-------- Reading passage
I have a rectangular map of square grid cells. Each grid cell has an x,y 
(lat,lon) centroid, and a serial number, the cell_id, starting at 0,0 in the 
top-left corner, and increasing to the right and down. Here is a picture

1     2    3  ..  9
10  11  12 .. 19
..

(except, in my map, the rows are much longer).

Right now, these "cells" are stored in Postgres/PostGIS, with the geometry in a 
geometry-type column which enables drawing a grid image and sending it to the 
browser. When a user clicks on or selects an area of the map in the browser, 
the pixel coords are converted to lat-lon, and a Pg query is able to retrieve 
the cell(s) that match the click or the select area.

I am considering storing some of the attribute data for these cells as a 
rectangular piddle, in files (hence, my experimentation with FastRaw, and 
range() and at(), etc.). PDL is fast. Very, very fast.
Much faster than the database, in my initial, non-scientific tests.

However, in order to find the correct attributes, I have to have the x,y of the 
piddle elements I want. But, what I have is the lat-lon of the user click or 
area selection. Of course, I can query the Pg table, get the cell_ids (the 
serial number), have a function that calculates the x,y based on the serial 
number, and then look up in the piddle.
----------------
Using the information
1. In the post about map grid cells, why does the writer consider storing some cell attribute data as a rectangular piddle in files?
2. Rewrite the paragraph of the map grid post that begins "Right now, these" as a short list of its main facts.
3. Write the next few sentences of the post about map grid cells, picking up after its last sentence.
-------- Data under study
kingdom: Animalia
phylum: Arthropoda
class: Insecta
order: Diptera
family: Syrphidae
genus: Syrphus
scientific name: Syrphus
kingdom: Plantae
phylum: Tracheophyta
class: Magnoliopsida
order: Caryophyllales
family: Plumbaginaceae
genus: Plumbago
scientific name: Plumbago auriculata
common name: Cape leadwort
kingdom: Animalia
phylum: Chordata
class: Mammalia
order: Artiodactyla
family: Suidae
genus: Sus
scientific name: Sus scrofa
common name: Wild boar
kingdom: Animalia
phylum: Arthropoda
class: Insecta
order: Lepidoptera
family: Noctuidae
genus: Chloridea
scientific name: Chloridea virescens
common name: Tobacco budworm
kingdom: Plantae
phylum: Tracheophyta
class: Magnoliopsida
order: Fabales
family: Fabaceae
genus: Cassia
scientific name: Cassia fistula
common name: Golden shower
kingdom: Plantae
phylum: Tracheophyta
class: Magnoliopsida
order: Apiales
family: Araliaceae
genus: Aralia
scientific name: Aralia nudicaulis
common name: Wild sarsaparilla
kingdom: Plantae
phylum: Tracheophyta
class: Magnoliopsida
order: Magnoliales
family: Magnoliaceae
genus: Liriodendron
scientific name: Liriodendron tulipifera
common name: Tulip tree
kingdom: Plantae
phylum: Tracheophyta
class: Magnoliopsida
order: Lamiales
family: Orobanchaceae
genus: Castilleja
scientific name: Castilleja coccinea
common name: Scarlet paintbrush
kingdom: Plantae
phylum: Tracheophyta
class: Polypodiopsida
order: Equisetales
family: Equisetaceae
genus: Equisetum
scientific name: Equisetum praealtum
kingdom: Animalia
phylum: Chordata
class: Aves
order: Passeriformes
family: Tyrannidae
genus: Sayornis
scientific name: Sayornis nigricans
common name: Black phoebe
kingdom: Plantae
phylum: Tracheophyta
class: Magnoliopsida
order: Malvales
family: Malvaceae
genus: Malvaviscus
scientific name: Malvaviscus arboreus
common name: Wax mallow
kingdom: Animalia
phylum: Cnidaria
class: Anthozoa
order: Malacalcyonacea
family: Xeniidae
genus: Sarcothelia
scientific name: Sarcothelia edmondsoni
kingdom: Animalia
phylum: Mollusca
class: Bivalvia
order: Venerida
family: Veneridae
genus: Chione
----------------
Results of the exercise
1. The writer considers it because PDL is very fast. In the writer's initial, non-scientific tests, it was much faster than the database.

2.
- The cells are stored in Postgres/PostGIS.
- Their geometry is in a geometry-type column, which allows a grid image to be drawn and sent to the browser.
- When a user clicks on or selects an area of the map, the pixel coordinates are converted to lat-lon.
- A Pg query then retrieves the cell or cells that match the click or selected area.

3.
What I am wondering is -- can I bypass the db completely? Because of my geog. 
transformation, the lat-lon spaces maps to the rectangular space.

Hence, can I --
1. based on a click or an area selection, determine the cell_ids of the one or 
more cells (the click will fall in a square cell, hence the cell_id of that 
cell, and the area selection will "contain" within it, for some definition of 
"contain," many square cells, hence the cell_ids of those cells);

2. convert the cell_ids from #1 above to x,y coords of the PDL;

3. use range() or at() to retrieve the values for those cells from the PDL;

4. do something with those values, like, make an image using PLplot or GD?

How?

I want to do this because: (1) as I said, PDL is way faster than a db;
(2) PDL is way funner than a db; (3) it is a nice challenge, worth exploring.

Since I am way too new with PDL, I would appreciate any guidance I can get.